====== TEXT

Born in Mesa, Arizona, in 1920, Wayne Thiebaud studied commercial art and become an animation artist for Walt Disney Studios at age 16. While serving in the U.S. Air Force during World War II, he put his skills to work as a mapmaker and cartoonist for the GI newspaper. After his discharge in 1945, he worked as a commercial illustrator. Thiebaud began his formal artistic studies at San Jose State University, and then transferred to California State University, Sacramento, where he finished both his bachelor and master degrees.
By 1960 Thiebaud developed a distinctive visual vocabulary centered on food. His depictions of fruits, cakes, candy apples, and delicatessen items arrayed in an assembly-line style earned him inclusion in the first museum exhibition of Pop Art in 1962. However, Thiebaud never claimed allegiance to any particular style or subject matter, and his images of common objects date from as early as 1953, long before the emergence of Pop Art. The exhibition includes prime examples of Thiebaud’s foodstuffs, such as Watermelon Slices, 1961, Bakery Case, 1996, and Hot Dog Stand, 2004-05.

============

[BRIEF A]:
Update the point-tracking entries by changing "top-left" to "upper-left" and leaving everything else unchanged. Omit the pictures from your answer.
The Wayne Thiebaud text and the point-tracking entries have nothing to do with each other.

====== EXERCISE MATERIAL

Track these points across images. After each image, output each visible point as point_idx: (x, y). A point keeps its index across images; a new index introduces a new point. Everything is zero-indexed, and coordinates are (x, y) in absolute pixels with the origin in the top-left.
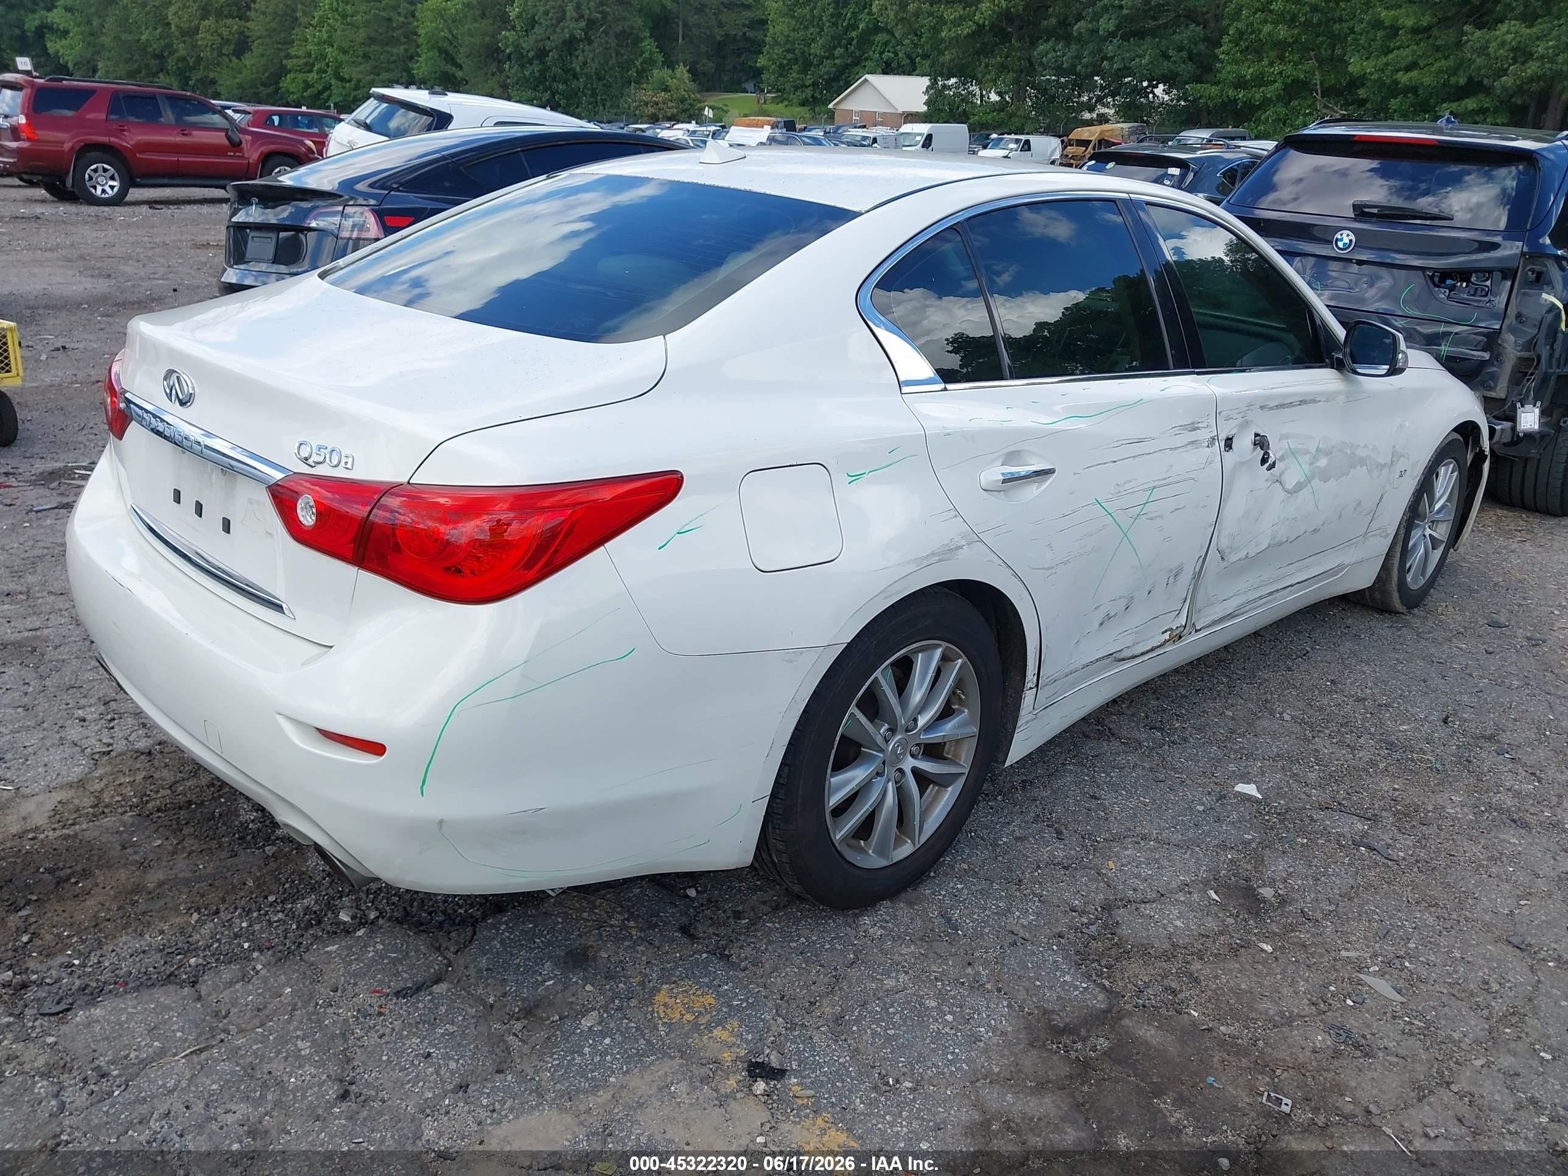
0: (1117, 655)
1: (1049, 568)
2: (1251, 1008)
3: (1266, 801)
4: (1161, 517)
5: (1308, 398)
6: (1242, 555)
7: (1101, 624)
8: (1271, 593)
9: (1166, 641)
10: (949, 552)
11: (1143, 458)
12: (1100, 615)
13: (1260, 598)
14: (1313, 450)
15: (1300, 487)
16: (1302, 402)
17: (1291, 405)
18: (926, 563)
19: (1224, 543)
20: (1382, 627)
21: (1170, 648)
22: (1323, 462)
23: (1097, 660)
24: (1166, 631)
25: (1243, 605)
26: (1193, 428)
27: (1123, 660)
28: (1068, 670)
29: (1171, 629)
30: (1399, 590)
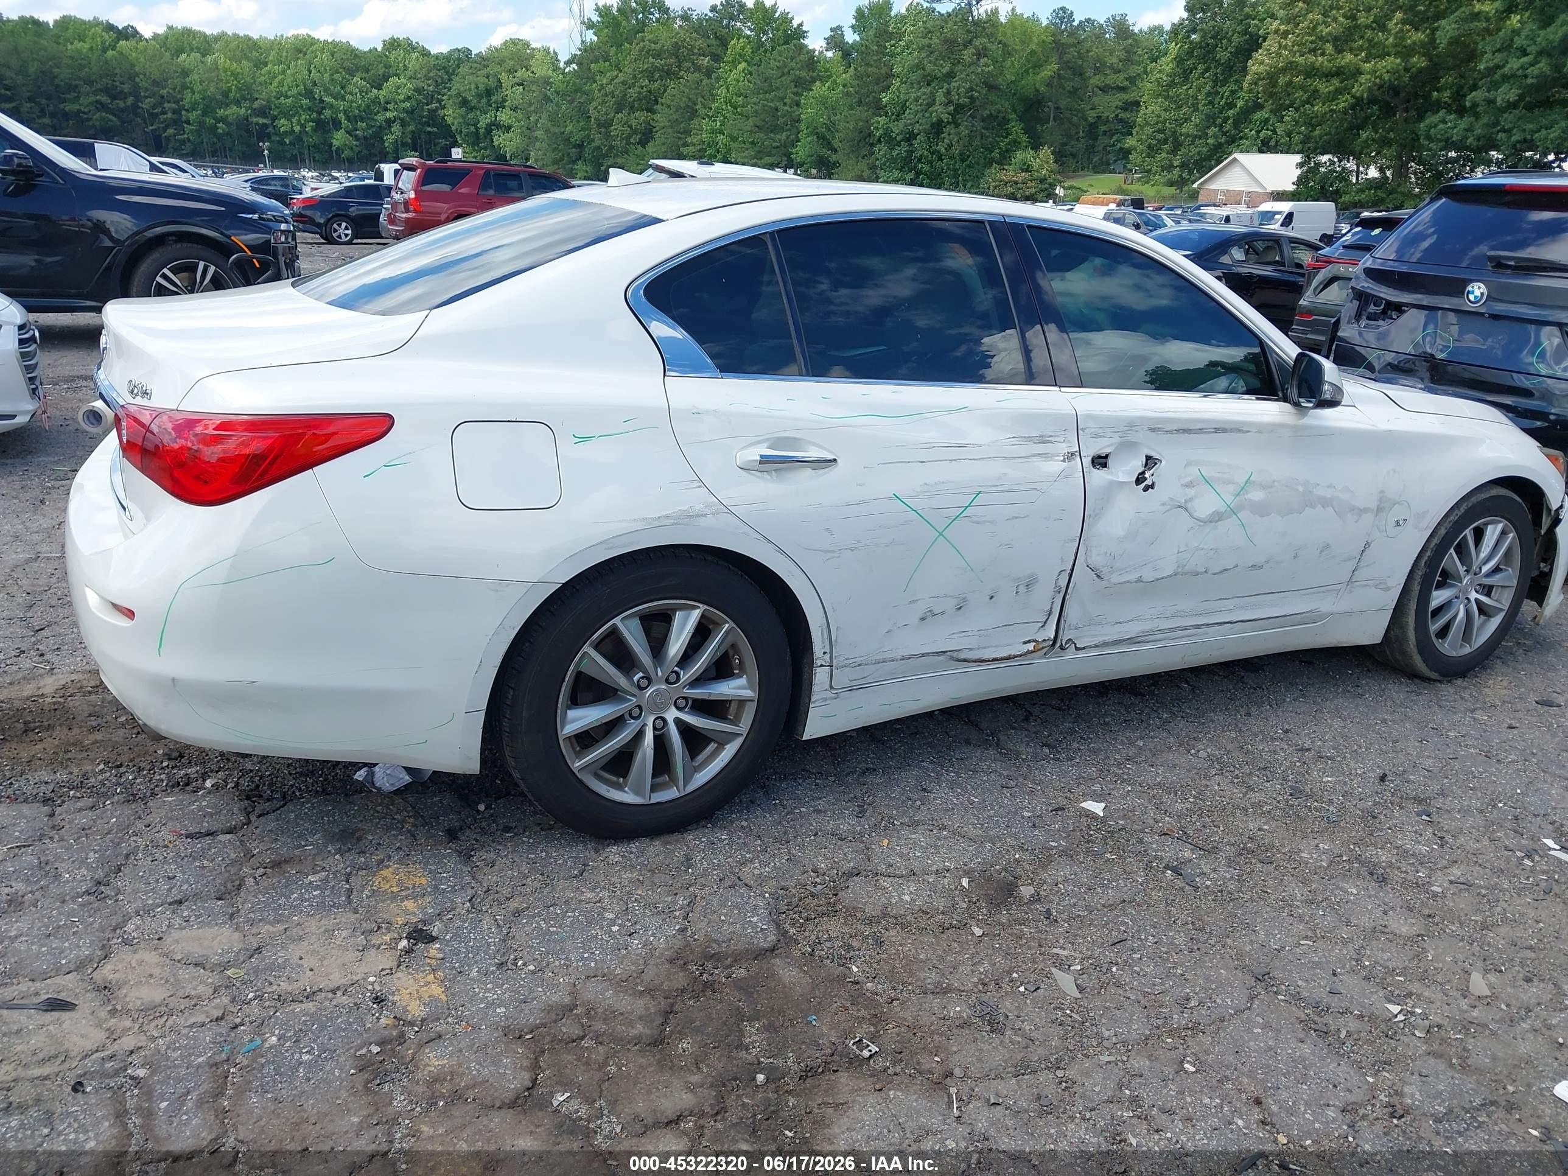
0: (955, 654)
1: (829, 551)
2: (912, 974)
3: (1103, 820)
4: (992, 522)
5: (1228, 426)
6: (1133, 577)
7: (923, 619)
8: (1197, 626)
9: (1028, 652)
10: (689, 517)
11: (966, 462)
12: (920, 609)
13: (1180, 629)
14: (1241, 480)
15: (1217, 518)
16: (1217, 430)
17: (1200, 431)
18: (657, 524)
19: (1097, 560)
20: (1397, 691)
21: (1039, 661)
22: (1256, 495)
23: (923, 655)
24: (1029, 642)
25: (1151, 632)
26: (1042, 440)
27: (965, 661)
28: (880, 657)
29: (1034, 641)
30: (1421, 652)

============

[BRIEF B]:
In the Wayne Thiebaud text, what year was the first museum exhibition of Pop Art?

[EXPECTED OUTPUT A]:
Track these points across images. After each image, output each visible point as point_idx: (x, y). A point keeps its index across images; a new index introduces a new point. Everything is zero-indexed, and coordinates are (x, y) in absolute pixels with the origin in the upper-left.
0: (1117, 655)
1: (1049, 568)
2: (1251, 1008)
3: (1266, 801)
4: (1161, 517)
5: (1308, 398)
6: (1242, 555)
7: (1101, 624)
8: (1271, 593)
9: (1166, 641)
10: (949, 552)
11: (1143, 458)
12: (1100, 615)
13: (1260, 598)
14: (1313, 450)
15: (1300, 487)
16: (1302, 402)
17: (1291, 405)
18: (926, 563)
19: (1224, 543)
20: (1382, 627)
21: (1170, 648)
22: (1323, 462)
23: (1097, 660)
24: (1166, 631)
25: (1243, 605)
26: (1193, 428)
27: (1123, 660)
28: (1068, 670)
29: (1171, 629)
30: (1399, 590)
0: (955, 654)
1: (829, 551)
2: (912, 974)
3: (1103, 820)
4: (992, 522)
5: (1228, 426)
6: (1133, 577)
7: (923, 619)
8: (1197, 626)
9: (1028, 652)
10: (689, 517)
11: (966, 462)
12: (920, 609)
13: (1180, 629)
14: (1241, 480)
15: (1217, 518)
16: (1217, 430)
17: (1200, 431)
18: (657, 524)
19: (1097, 560)
20: (1397, 691)
21: (1039, 661)
22: (1256, 495)
23: (923, 655)
24: (1029, 642)
25: (1151, 632)
26: (1042, 440)
27: (965, 661)
28: (880, 657)
29: (1034, 641)
30: (1421, 652)

[EXPECTED OUTPUT B]:
1962